_Given exercise 1_
Retype the onnx-mlir Triton backend text between "Specify the backend" and "your triton installation.", inclusive.
_Given exercise 2_
Write what comes next in the onnx-mlir Triton backend text, starting after its last line.
== Document section
A triton backend which allows the usage of onnx-mlir or zDLC compiled models (model.so) with the triton inference server.
At the moment there is no GPU support.
The backend expects the compiled model to be named model.so
The complete structure looks
<model-repository-path>/
<model-name>/
config.pbtxt
<version>/
model.so
<version>/
model.so
...
Specify the backend name onnxmlir
in the config.pbtxt:
backend: "onnxmlir"
For more options see Model Configuration.
You can either build the backend and copy the shared library manually to your triton installation
or let make install
directly install it tor your triton installation.
mkdir build
cd build
cmake -DCMAKE_INSTALL_PREFIX:PATH=`pwd`/install ..
====
== Material
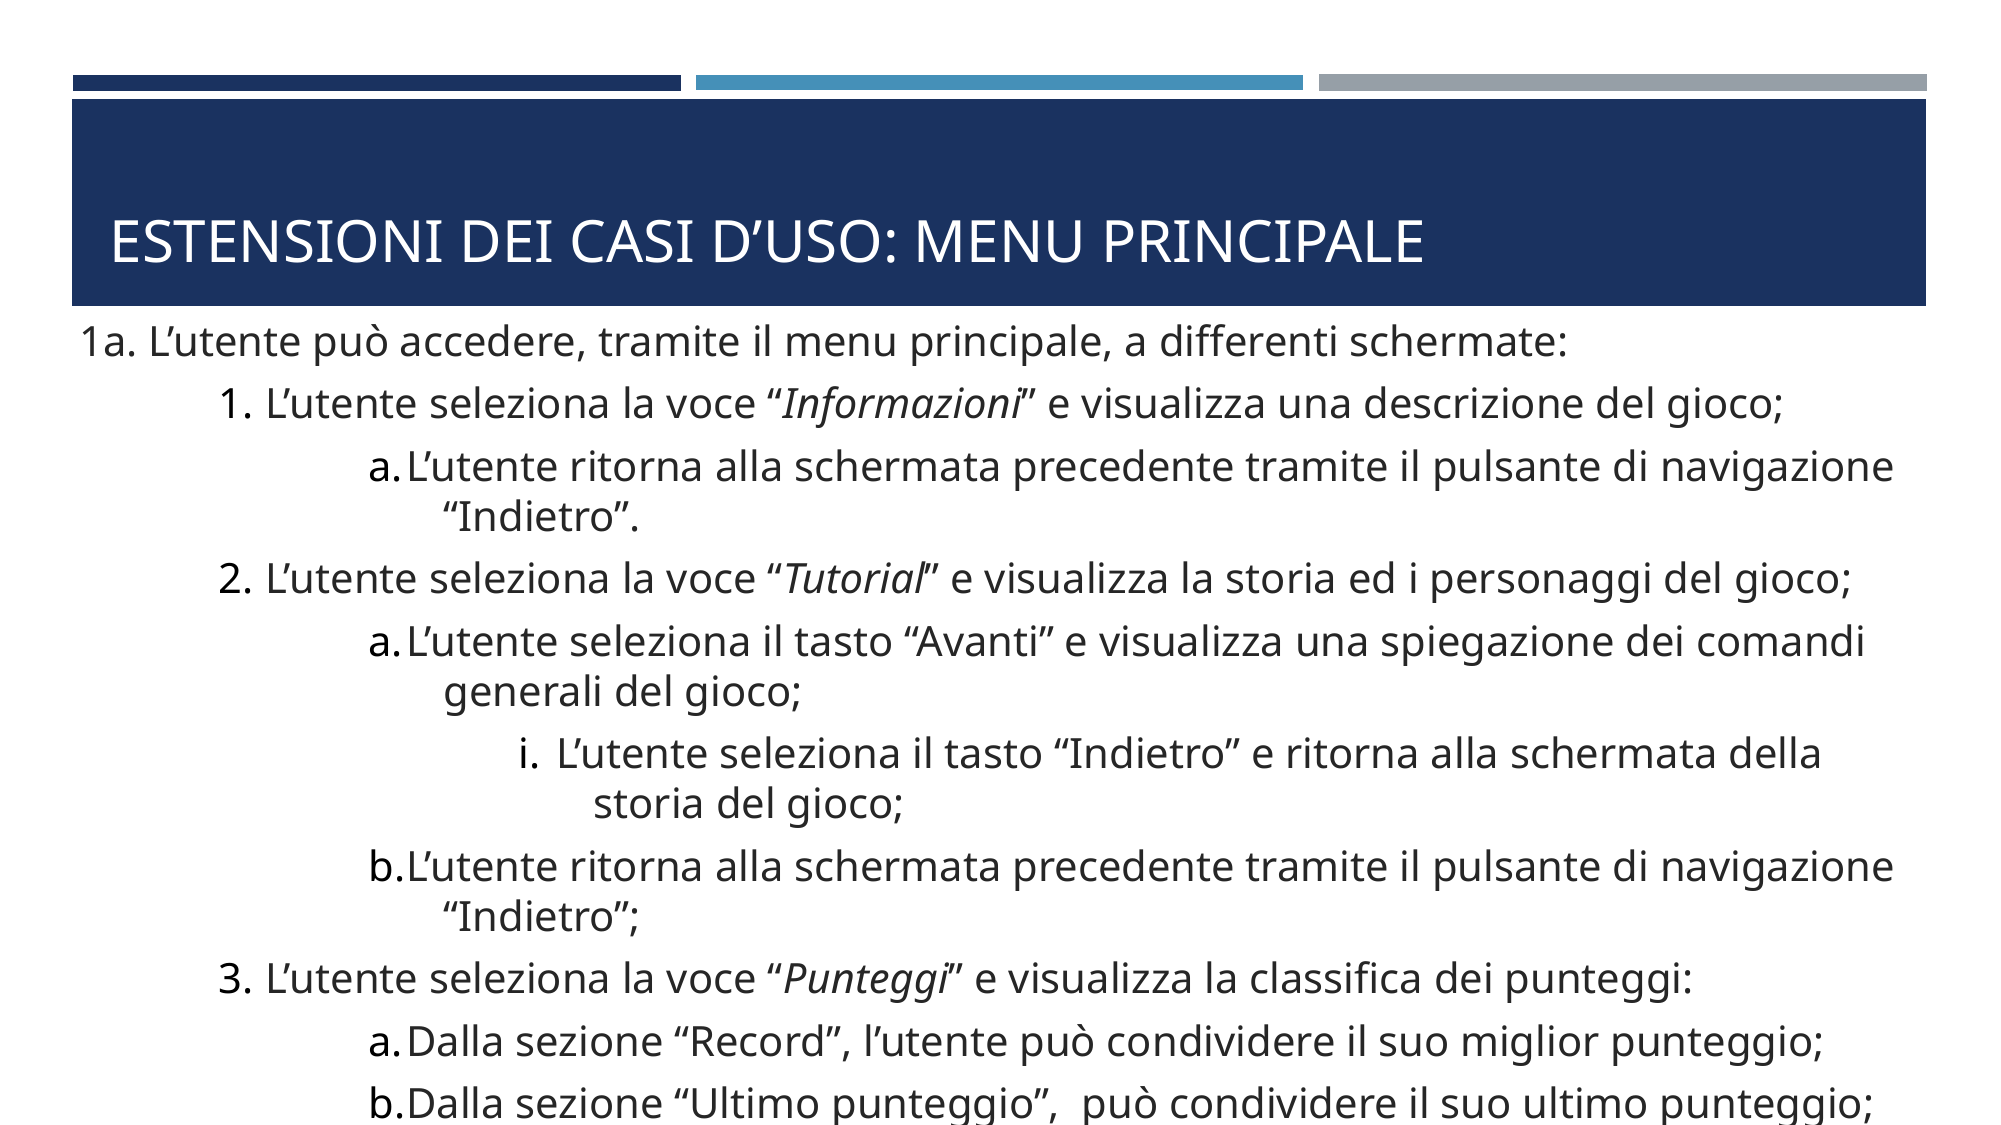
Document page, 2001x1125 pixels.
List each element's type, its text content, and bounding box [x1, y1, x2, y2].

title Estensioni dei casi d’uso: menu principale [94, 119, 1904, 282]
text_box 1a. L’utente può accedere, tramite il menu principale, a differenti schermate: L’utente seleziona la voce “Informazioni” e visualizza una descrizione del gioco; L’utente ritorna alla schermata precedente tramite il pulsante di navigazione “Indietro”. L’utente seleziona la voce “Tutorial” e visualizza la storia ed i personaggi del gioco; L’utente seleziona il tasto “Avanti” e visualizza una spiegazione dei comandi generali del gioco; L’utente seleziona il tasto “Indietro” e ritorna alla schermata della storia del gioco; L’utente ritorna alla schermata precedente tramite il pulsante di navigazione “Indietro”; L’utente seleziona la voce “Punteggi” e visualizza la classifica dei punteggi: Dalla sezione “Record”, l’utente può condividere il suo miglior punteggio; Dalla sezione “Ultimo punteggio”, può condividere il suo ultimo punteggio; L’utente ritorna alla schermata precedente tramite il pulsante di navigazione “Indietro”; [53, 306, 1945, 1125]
====
_Written answer 1_
Specify the backend name onnxmlir
in the config.pbtxt:
backend: "onnxmlir"
For more options see Model Configuration.
You can either build the backend and copy the shared library manually to your triton installation
or let make install
directly install it tor your triton installation.

_Written answer 2_
make install
produces build/install/backends/onnxmlir/libtriton_onnxmlir.so
The libtriton_onnxmlir.so
needs to be copied to backends/onnxmlir
directory
in the triton installation directory (usually /opt/tritonserver
).
You can specify the triton install directory on the cmake command
so make install
will install it directly in your trition installation.
If triton is installed to /opt/tritonserver
you can use
mkdir build
cd build
cmake -DCMAKE_INSTALL_PREFIX:PATH=/opt/tritonserver ..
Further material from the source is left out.